El cine siempre es vibrante. Hasta la película más metódica y sosaina consigue despertar un interés fagocitario entre los amantes del séptimo arte hasta convertirse en un revulsivo del día a día. Lo que no consigue siempre el cine es sorprenderte. Las infinitas posibilidades que ofrecen sus historias y/o montajes parecen estar ya muy manidas, y cuanto más cine ves, más complicado es dejarse llevar sin poner algo de nuestra parte. «Rock’n roll is dead» y esas cosas. Así que vamos con la gran afirmación: Come to Daddy me ha sorprendido gratamente. Teniendo en cuenta además que lo que nos ofrece Ant Timpson es un debut, y que no ha utilizado la plausible opción de la ‹coming of age› —obviando la falta de madurez de algunos de los presentes—, Come to Daddy es un ‹win-win› absoluto. Es que me lo he pasado muy bien con la película, y no quería limitarme a los objetivismos varios.
Norval es un ser estandarizado. Podría pasar por hijo ilegítimo de Robert Smith (ya saben, el cantante de The Cure), bajo un filtro ‹millennial› mal entendido. Un corte de pelo rancio a la vez que moderno, ropa tan holgada como incómoda y unas uñas negro azabache carentes de todo brillo, ese que sí parece surgir de su carísimo teléfono móvil. El caso es que Norval tiene otro padre, uno que envía planos imposibles para llegar a su lado, y Norval no duda en viajar en autobús a conocerlo.
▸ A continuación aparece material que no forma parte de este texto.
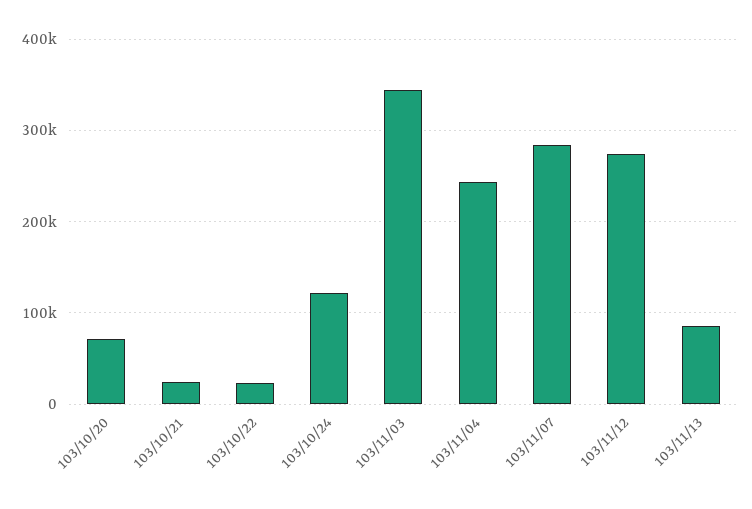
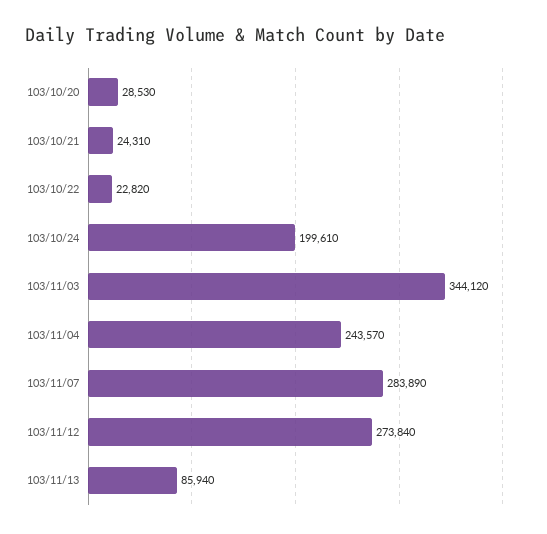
103/10/20: 70000 -> 28530
103/10/24: 120000 -> 199610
Y ese encuentro, equivaldrá a esos mil géneros mutantes que velan por nuestro divertimento ilustrado.
Si la extravagancia normalizada parece definir a Norval, quien abre la puerta no podía ser menos pintoresco. Es aquí donde comienza el periplo por un juego de relatos inacabados y silencios corruptos, incómodos y excesivamente prolongados que nos sirven para empatizar… con nosotros mismos, la película sólo la queremos para cotillear. Nos enfrentamos en Come to Daddy a una amalgama de personalidades que irremediablemente no terminan de empastar entre ellas, una lucha de pequeños egos que se retuercen ante la mirada del otro, dejando siempre a Norval desarmado.
Ese es nuestro faro de guía: la mirada atónita de Norval. O la amable. O la ausencia de ojos de pasa en su cara. Viva Norval. Supongo que ayuda a todo esto la mirada limpia de Elijah Wood, siempre dispuesto a abrazarse a cualquier personaje excéntrico que se le ponga por delante.
Tú serás mi padre. Además de la ofensiva paternofilial, la película va virando en distintos sentidos para amoldarse a las nuevas situaciones que se presentan, pero se mantiene siempre sobre un mismo eje. Norval necesita comprender a papá, comprender su ausencia, en definitiva conocer a papá de una vez por todas. Y parece plausible entonces que todo se tome como mensajes encriptados, como alzamientos misteriosos, como encuentros esotéricos, aunque la verdad sea un tanto más práctica —e igualmente alucinante—, consiguiendo incluso que los años de terapia que al parecer ha regentado el joven se vayan a la basura en apenas un par de días. El efecto peonza, entonces, no nos distrae del mensaje original: los héroes siempre permanecen para un niño. Y hay niños que nunca abandonan esa condición.
Come to Daddy tiene tanto de ingeniosa como de tramposa, eso es cierto, pero no le resta valor al divertimento que nos ofrece. Además parece que Ant Timpson es de los que se deleita con los detalles, de los que busca con su cámara un objeto fatídico y se recrea filmándolo desde cualquier perspectiva, ya no tanto por demostrar su importancia en el relato, sino porque ahí donde lo ha dispuesto queda perfecto, y quiere compartirlo con nosotros. Y eso a unos cuantos nos apasiona. Ya lo dije al inicio, desde el minimalista enfrentamiento dialéctico padre-hijo a la explosión doblegada al sinsentido de sus últimos compases, Come to Daddy tiene carisma y ritmo, y además me ha sorprendido.
No tiene nada que ver que mi más platónico amor del cine ‹indie›, Martin Donovan, salga en la película, ¿eh?